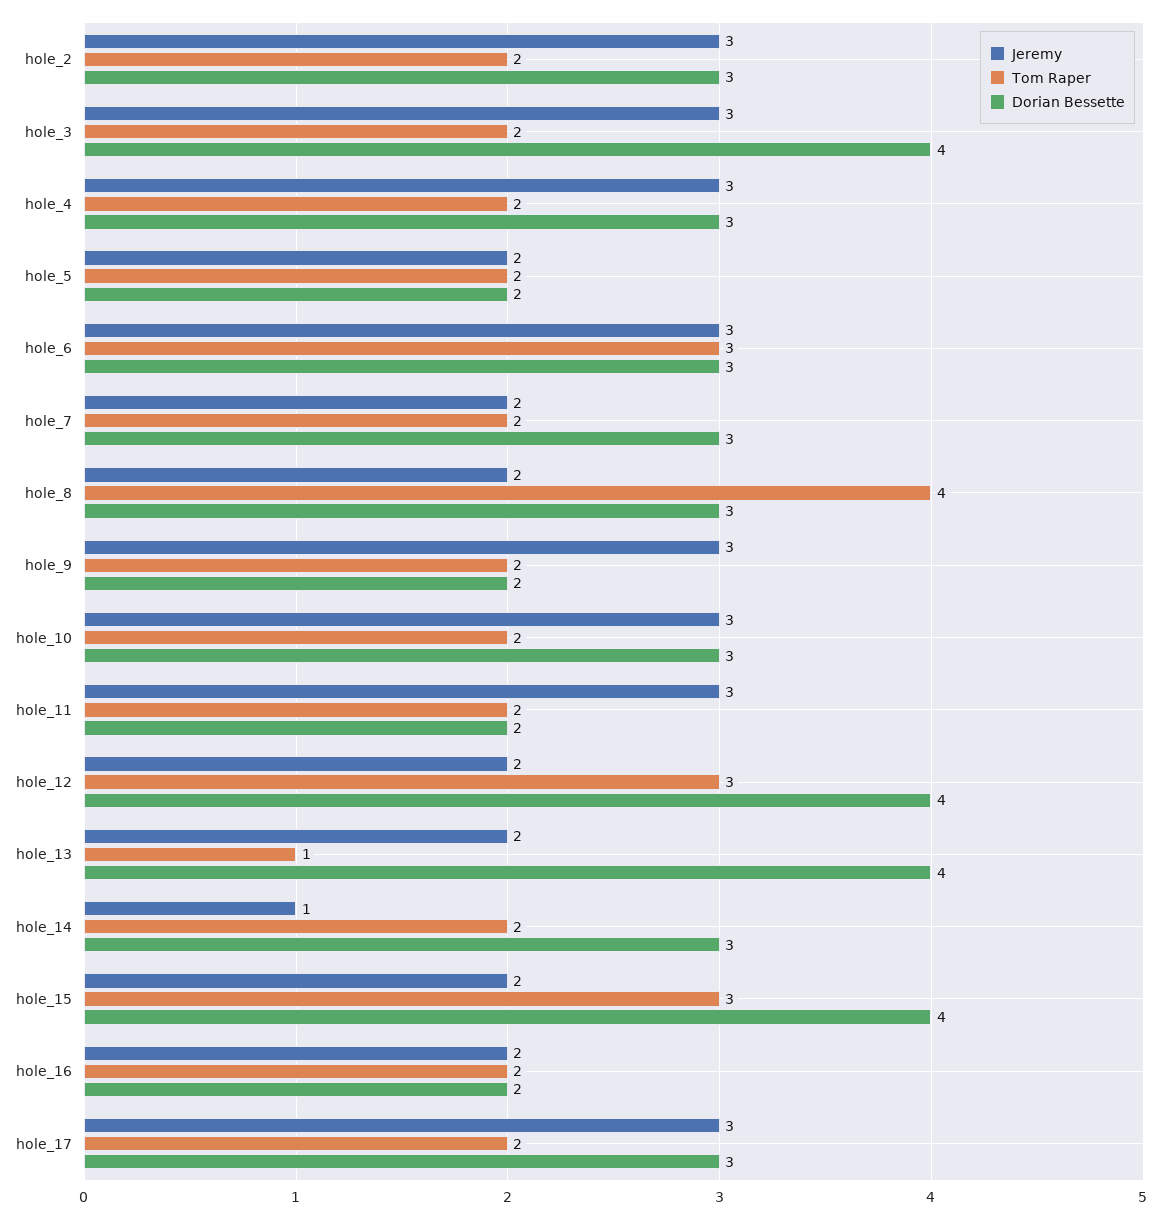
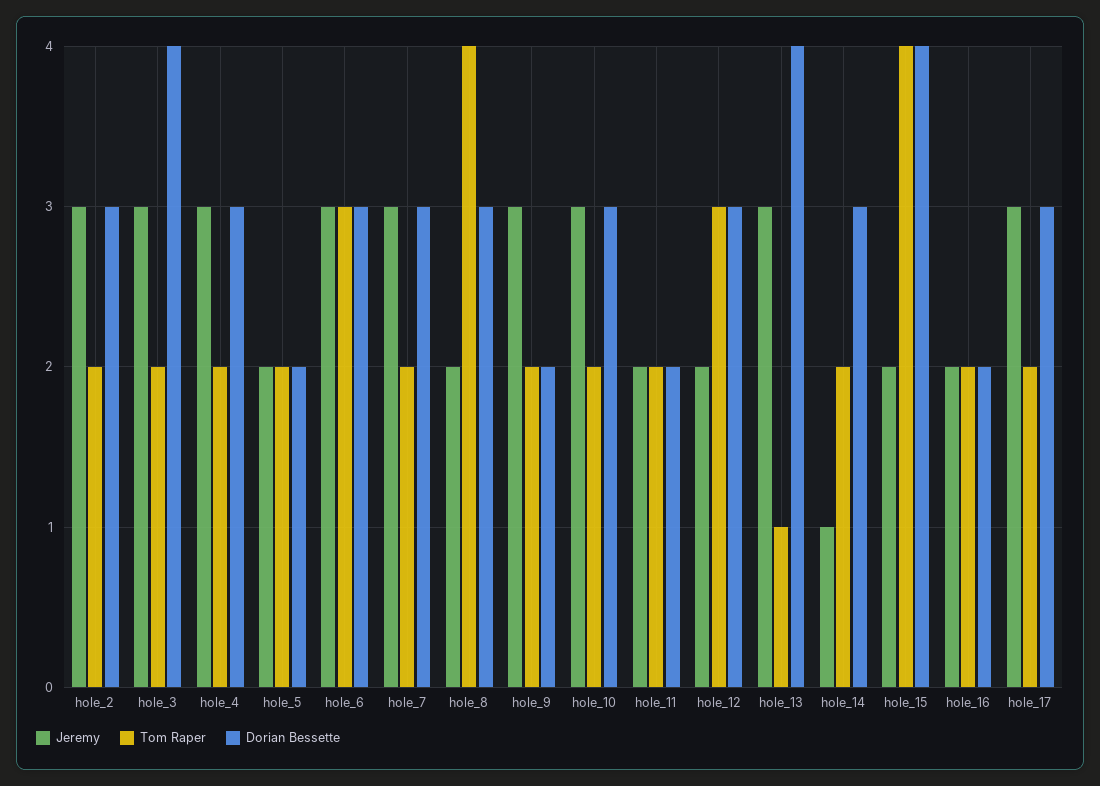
  {
    "Jeremy": {
      "hole_2": 3,
      "hole_3": 3,
      "hole_4": 3,
      "hole_5": 2,
      "hole_6": 3,
-     "hole_7": 2,
+     "hole_7": 3,
      "hole_8": 2,
      "hole_9": 3,
      "hole_10": 3,
-     "hole_11": 3,
+     "hole_11": 2,
      "hole_12": 2,
-     "hole_13": 2,
+     "hole_13": 3,
      "hole_14": 1,
      "hole_15": 2,
      "hole_16": 2,
      "hole_17": 3
    },
    "Tom Raper": {
      "hole_2": 2,
      "hole_3": 2,
      "hole_4": 2,
      "hole_5": 2,
      "hole_6": 3,
      "hole_7": 2,
      "hole_8": 4,
      "hole_9": 2,
      "hole_10": 2,
      "hole_11": 2,
      "hole_12": 3,
      "hole_13": 1,
      "hole_14": 2,
-     "hole_15": 3,
+     "hole_15": 4,
      "hole_16": 2,
      "hole_17": 2
    },
    "Dorian Bessette": {
      "hole_2": 3,
      "hole_3": 4,
      "hole_4": 3,
      "hole_5": 2,
      "hole_6": 3,
      "hole_7": 3,
      "hole_8": 3,
      "hole_9": 2,
      "hole_10": 3,
      "hole_11": 2,
-     "hole_12": 4,
+     "hole_12": 3,
      "hole_13": 4,
      "hole_14": 3,
      "hole_15": 4,
      "hole_16": 2,
      "hole_17": 3
    }
  }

----

_What you are asked to do_:
Give the entries back verbatim and omit the images.

_Task response_:
  {
    "Jeremy": {
      "hole_2": 3,
      "hole_3": 3,
      "hole_4": 3,
      "hole_5": 2,
      "hole_6": 3,
-     "hole_7": 2,
+     "hole_7": 3,
      "hole_8": 2,
      "hole_9": 3,
      "hole_10": 3,
-     "hole_11": 3,
+     "hole_11": 2,
      "hole_12": 2,
-     "hole_13": 2,
+     "hole_13": 3,
      "hole_14": 1,
      "hole_15": 2,
      "hole_16": 2,
      "hole_17": 3
    },
    "Tom Raper": {
      "hole_2": 2,
      "hole_3": 2,
      "hole_4": 2,
      "hole_5": 2,
      "hole_6": 3,
      "hole_7": 2,
      "hole_8": 4,
      "hole_9": 2,
      "hole_10": 2,
      "hole_11": 2,
      "hole_12": 3,
      "hole_13": 1,
      "hole_14": 2,
-     "hole_15": 3,
+     "hole_15": 4,
      "hole_16": 2,
      "hole_17": 2
    },
    "Dorian Bessette": {
      "hole_2": 3,
      "hole_3": 4,
      "hole_4": 3,
      "hole_5": 2,
      "hole_6": 3,
      "hole_7": 3,
      "hole_8": 3,
      "hole_9": 2,
      "hole_10": 3,
      "hole_11": 2,
-     "hole_12": 4,
+     "hole_12": 3,
      "hole_13": 4,
      "hole_14": 3,
      "hole_15": 4,
      "hole_16": 2,
      "hole_17": 3
    }
  }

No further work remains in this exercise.